I was really excited about QS and waited for the Basis to be released for a couple years. I snagged one in the initial preorder, so I’ve had it from the beginning (~1.5 yrs I think). AFAIK it still has the more sensors than any other wearable device out there. I agree with @technophobe on the occasional HR irregularities during activity, but it seems to have gotten better for me over the course of several firmware updates. I chalked it up to kinks with their LED through the skin method of getting HR, but I forgave it since this was one of the first devices I came across that could take continuous HR measurements without a chest strap.
For me their biggest weakness is the mobile app on iOS. I’ve heard the Android app is better and I believe that since it was initially released several months earlier and by a different dev team. Originally (and for a long time) the iOS app couldn’t even view data, only sync to their website. It’s gradually grown better with updates, but still doesn’t approach the data view available since day-1 on the Basis website. However, since I mostly use it mobile, my data viewing experience has been limited.

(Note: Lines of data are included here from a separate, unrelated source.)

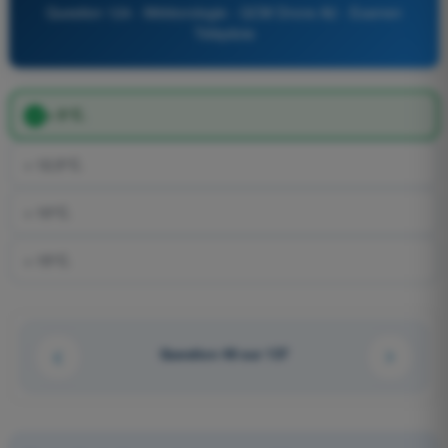
Question 124 - Météorologie - QCM Drone A2 - Examen
Télépilote
+ 5°C.
+ 12,5°C.
+ 10°C.
+ 15°C.
Question 48 sur 137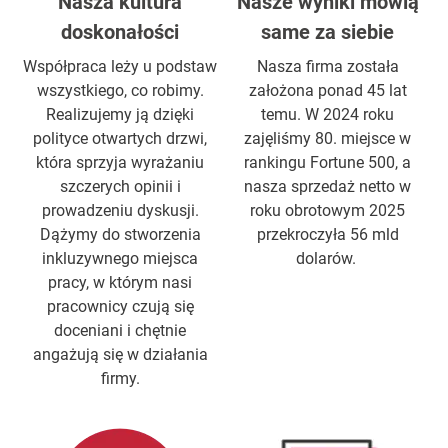
Nasza kultura
Nasze wyniki mówią
doskonałości
same za siebie
Współpraca leży u podstaw
Nasza firma została
wszystkiego, co robimy.
założona ponad 45 lat
Realizujemy ją dzięki
temu. W 2024 roku
polityce otwartych drzwi,
zajęliśmy 80. miejsce w
która sprzyja wyrażaniu
rankingu Fortune 500, a
szczerych opinii i
nasza sprzedaż netto w
prowadzeniu dyskusji.
roku obrotowym 2025
Dążymy do stworzenia
przekroczyła 56 mld
inkluzywnego miejsca
dolarów.
pracy, w którym nasi
pracownicy czują się
doceniani i chętnie
angażują się w działania
firmy.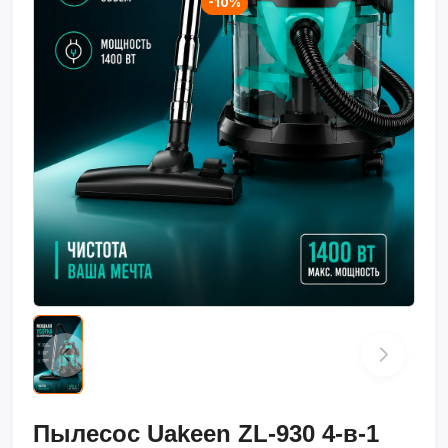
-10%
Пылесос Uakeen ZL-930 4-в-1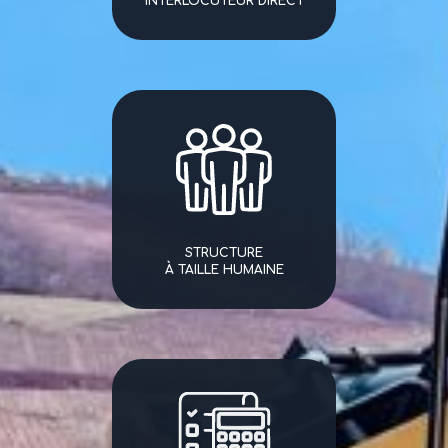
INTERLOCUTEUR DIRECT
STRUCTURE
À TAILLE HUMAINE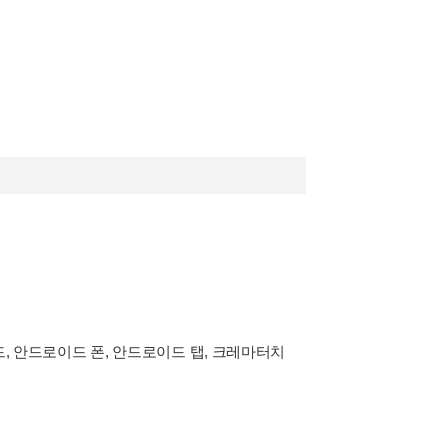
패드, 안드로이드 폰, 안드로이드 탭, 크레마터치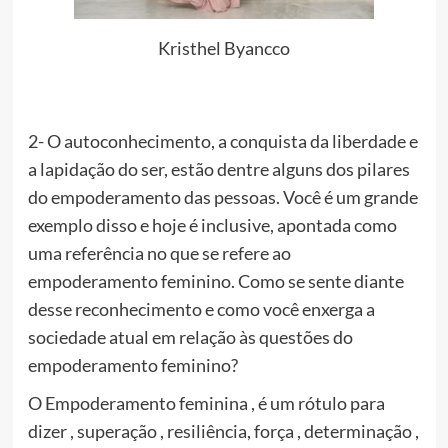
Kristhel Byancco
2- O autoconhecimento, a conquista da liberdade e
a lapidação do ser, estão dentre alguns dos pilares
do empoderamento das pessoas. Você é um grande
exemplo disso e hoje é inclusive, apontada como
uma referência no que se refere ao
empoderamento feminino. Como se sente diante
desse reconhecimento e como você enxerga a
sociedade atual em relação às questões do
empoderamento feminino?
O Empoderamento feminina , é um rótulo para
dizer , superação , resiliência, força , determinação ,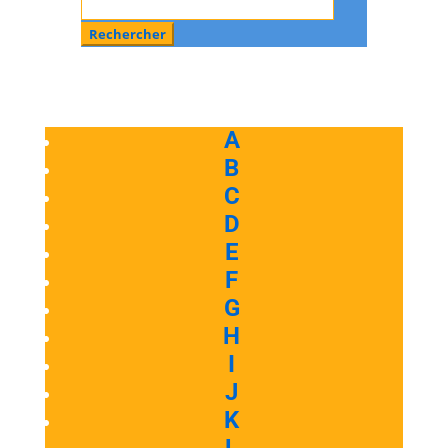
A
B
C
D
E
F
G
H
I
J
K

In the past month or so Intel completely bought Basis. This could be good for much needed dev work on interface and sensor accuracy; or it could be bad if Intel just treats this like a semi-neglected pet project then sells it again in a year or two.
Personally, I’m continuing to use the Basis, while pinning my hopes on the much rumored Apple watch. I know, I know, [insert fanboy comment]. However, Apple could easily solve my QS data viewing woes that are the Basis weak point. Also, if they utilize all of the sensor technologies that are the specializations of the employees they have been picking up in the past year, their device could be a game-changer.